= Primitive Baptist Universalist =

American congregational church

The Primitive Baptist Universalists are Christian Universalist congregations located primarily in the central Appalachian region of the United States. They are popularly known as "No-Hellers" due to their belief that there is no Hell in itself, but that Hell is actually experienced in this life.

==History==
Although they did not split as a denomination away from other Primitive Baptists until 1924, the Primitive Baptist Universalists (PBUs) have been theologically distinct as Universalists since at least 1907, when the minutes of the Washington District Primitive Baptist Association record a reproval:
Resolved, that whereas, we have been troubled with the doctrine of universalism that we advise the churches that if they have any elders preaching such heresies, or members arguing it, that they admonish them to quit preaching it or talking it, and if they fail to hear them to withdraw fellowship from such, and especially we admonish Hale Creek church to admonish Elder M. L. Compton to refrain from such doctrine.

==Theology==
Baptist minister and historian Bill Leonard has characterized PBU beliefs as the result of "press[ing] ... Calvinism to the ... conclusion that Christ's redemption is so powerful that all will be redeemed." According to Leonard, PBUs believe "It's hell enough down here."

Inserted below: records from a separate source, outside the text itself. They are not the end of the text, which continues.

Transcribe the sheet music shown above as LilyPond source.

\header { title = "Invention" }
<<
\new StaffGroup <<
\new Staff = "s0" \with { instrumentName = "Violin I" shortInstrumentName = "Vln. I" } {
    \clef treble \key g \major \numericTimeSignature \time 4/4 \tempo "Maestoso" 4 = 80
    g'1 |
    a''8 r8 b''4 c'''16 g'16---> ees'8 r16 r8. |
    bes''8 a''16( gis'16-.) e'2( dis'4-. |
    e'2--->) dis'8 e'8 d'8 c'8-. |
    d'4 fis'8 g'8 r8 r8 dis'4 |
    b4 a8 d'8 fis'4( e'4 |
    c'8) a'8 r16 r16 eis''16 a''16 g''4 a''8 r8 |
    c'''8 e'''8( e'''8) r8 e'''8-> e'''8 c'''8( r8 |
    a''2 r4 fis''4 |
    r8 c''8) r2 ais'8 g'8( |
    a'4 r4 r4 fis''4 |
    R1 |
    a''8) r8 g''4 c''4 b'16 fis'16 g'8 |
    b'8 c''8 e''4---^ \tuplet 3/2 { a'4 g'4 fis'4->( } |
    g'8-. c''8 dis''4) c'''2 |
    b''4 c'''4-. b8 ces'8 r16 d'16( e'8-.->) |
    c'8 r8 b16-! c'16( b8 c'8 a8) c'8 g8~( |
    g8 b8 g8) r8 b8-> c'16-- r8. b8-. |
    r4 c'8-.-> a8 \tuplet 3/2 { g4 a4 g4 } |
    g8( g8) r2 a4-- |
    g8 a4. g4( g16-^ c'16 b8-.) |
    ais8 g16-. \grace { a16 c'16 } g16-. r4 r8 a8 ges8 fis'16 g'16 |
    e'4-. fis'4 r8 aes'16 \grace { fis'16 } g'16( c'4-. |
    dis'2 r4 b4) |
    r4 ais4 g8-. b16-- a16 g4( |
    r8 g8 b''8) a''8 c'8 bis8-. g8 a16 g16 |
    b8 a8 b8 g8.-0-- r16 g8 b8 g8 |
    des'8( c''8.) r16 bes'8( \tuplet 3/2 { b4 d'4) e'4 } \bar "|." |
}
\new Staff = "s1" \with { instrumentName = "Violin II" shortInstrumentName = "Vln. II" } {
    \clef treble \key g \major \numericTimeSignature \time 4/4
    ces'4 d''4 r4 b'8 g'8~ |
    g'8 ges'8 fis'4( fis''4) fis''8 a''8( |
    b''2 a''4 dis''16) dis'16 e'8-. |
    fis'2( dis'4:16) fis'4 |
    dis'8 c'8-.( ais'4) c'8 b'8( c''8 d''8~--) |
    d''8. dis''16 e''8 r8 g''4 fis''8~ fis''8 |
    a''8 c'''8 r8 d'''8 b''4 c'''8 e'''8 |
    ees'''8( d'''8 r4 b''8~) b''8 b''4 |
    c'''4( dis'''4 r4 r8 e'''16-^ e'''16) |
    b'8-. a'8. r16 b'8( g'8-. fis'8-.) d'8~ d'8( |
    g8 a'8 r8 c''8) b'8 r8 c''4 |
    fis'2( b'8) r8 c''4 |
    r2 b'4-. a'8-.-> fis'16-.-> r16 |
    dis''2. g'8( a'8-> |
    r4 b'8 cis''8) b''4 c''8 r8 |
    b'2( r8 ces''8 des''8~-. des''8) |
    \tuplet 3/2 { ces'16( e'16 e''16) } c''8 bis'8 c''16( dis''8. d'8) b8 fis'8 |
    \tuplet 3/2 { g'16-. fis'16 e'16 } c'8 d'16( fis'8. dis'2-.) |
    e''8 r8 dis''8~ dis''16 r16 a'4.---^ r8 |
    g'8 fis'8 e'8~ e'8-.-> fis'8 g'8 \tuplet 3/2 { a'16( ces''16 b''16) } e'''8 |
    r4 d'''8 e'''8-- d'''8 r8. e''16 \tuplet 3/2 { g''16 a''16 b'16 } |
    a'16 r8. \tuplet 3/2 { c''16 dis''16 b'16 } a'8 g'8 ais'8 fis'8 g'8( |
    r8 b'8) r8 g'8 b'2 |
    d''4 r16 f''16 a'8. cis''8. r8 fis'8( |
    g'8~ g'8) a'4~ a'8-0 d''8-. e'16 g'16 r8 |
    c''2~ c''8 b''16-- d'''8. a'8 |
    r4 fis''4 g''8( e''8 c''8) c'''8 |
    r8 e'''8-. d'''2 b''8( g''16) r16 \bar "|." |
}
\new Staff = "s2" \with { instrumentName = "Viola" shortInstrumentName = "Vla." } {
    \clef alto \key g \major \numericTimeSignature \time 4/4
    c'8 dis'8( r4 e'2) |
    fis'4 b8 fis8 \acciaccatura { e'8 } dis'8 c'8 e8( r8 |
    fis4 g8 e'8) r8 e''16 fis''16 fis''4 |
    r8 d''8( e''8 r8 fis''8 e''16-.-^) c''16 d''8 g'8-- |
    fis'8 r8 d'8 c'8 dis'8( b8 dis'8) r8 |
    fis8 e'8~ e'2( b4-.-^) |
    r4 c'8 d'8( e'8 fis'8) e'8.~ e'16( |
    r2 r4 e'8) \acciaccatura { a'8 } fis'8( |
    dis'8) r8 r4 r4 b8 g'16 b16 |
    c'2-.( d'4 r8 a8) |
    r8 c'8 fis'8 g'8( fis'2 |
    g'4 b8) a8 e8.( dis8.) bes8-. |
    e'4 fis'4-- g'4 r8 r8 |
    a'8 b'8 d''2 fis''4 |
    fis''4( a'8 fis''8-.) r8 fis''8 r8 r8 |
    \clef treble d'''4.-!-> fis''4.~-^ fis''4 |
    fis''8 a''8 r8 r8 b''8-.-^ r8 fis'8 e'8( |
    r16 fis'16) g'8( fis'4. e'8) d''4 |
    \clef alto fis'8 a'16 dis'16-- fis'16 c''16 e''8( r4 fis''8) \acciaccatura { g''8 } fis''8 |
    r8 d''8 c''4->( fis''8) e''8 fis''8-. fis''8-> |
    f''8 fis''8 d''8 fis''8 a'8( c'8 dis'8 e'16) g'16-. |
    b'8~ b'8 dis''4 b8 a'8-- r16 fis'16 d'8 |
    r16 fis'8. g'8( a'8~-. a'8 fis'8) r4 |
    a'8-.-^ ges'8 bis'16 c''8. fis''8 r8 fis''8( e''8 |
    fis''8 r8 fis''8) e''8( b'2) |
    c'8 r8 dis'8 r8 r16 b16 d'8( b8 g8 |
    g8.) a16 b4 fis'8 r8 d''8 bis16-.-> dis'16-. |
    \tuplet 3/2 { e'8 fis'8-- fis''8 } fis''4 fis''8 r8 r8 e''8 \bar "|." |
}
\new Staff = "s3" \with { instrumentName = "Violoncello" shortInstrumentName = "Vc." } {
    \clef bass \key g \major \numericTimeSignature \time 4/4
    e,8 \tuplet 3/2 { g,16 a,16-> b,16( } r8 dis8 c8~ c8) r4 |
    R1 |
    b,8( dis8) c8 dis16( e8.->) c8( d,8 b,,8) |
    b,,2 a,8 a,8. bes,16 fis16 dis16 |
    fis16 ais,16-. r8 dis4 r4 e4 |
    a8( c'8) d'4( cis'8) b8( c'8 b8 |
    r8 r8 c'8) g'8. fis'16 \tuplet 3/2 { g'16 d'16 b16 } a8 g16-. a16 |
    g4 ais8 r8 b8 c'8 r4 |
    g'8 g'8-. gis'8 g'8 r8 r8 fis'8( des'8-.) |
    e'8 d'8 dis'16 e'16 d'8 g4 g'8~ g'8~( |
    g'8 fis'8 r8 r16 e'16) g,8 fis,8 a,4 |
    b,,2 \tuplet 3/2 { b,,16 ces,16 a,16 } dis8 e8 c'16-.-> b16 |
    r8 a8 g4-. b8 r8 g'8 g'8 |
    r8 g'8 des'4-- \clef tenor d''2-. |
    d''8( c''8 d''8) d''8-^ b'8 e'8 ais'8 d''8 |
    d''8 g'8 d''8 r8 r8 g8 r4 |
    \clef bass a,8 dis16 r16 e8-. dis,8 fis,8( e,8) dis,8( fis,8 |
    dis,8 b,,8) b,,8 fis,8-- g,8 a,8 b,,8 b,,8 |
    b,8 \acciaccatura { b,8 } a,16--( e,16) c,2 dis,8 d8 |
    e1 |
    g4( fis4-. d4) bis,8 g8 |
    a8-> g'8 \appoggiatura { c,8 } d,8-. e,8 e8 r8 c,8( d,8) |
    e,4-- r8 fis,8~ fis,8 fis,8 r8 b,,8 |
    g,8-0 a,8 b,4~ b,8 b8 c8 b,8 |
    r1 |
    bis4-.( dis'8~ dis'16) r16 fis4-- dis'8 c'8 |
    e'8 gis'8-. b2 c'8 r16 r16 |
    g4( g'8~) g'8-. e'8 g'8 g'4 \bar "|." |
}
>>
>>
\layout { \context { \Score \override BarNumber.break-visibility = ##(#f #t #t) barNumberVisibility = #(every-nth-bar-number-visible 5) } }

Specific tenets of PBU theology include:
- Universal reconciliation: Christ's atonement was for all humanity, and at Resurrection all humanity will be reunited with Christ for an eternity in Heaven.
- Hell is a factor of the temporal world, where temporal sins will be punished by an increased separation from God.
- Satan is an entity solely of the temporal world, existing only as "natural man" warring against "spiritual man."
- Sin, punishment, and death are factors only of the temporal world, thus ceasing to exist after Resurrection, and sin is punished in the temporal world by a separation from God.
- The joy of righteousness is its own reward, so retribution and reward are needed only for the here and now.

==Numbers and structure==
Primitive Baptists do not participate in censuses of religious denominations, so there are no solid data on the number of PBUs or other Primitive Baptist groups. Bill Leonard estimated in 2011 that there were 1,000 or fewer PBU adherents in total, concentrated in 20 counties in Appalachia.

There are four associations of PBU congregations consisting of a total of thirty-three congregations located in area of northeastern Tennessee, Virginia, West Virginia and Kentucky, with three PBU fellowships in Ohio, one in Pennsylvania, and Mt. Pleasant Primitive Baptist Church in Grayson, Louisiana:
- Regular Primitive Baptist Washington District Association
- The Three Forks of Powell's River Regular Primitive Baptist Association
- Elkhorn Primitive Baptist Association (1st)
- Elkhorn Primitive Baptist Association (2nd)

==Notable Primitive Baptist Universalists==
- Ralph Stanley, bluegrass musician.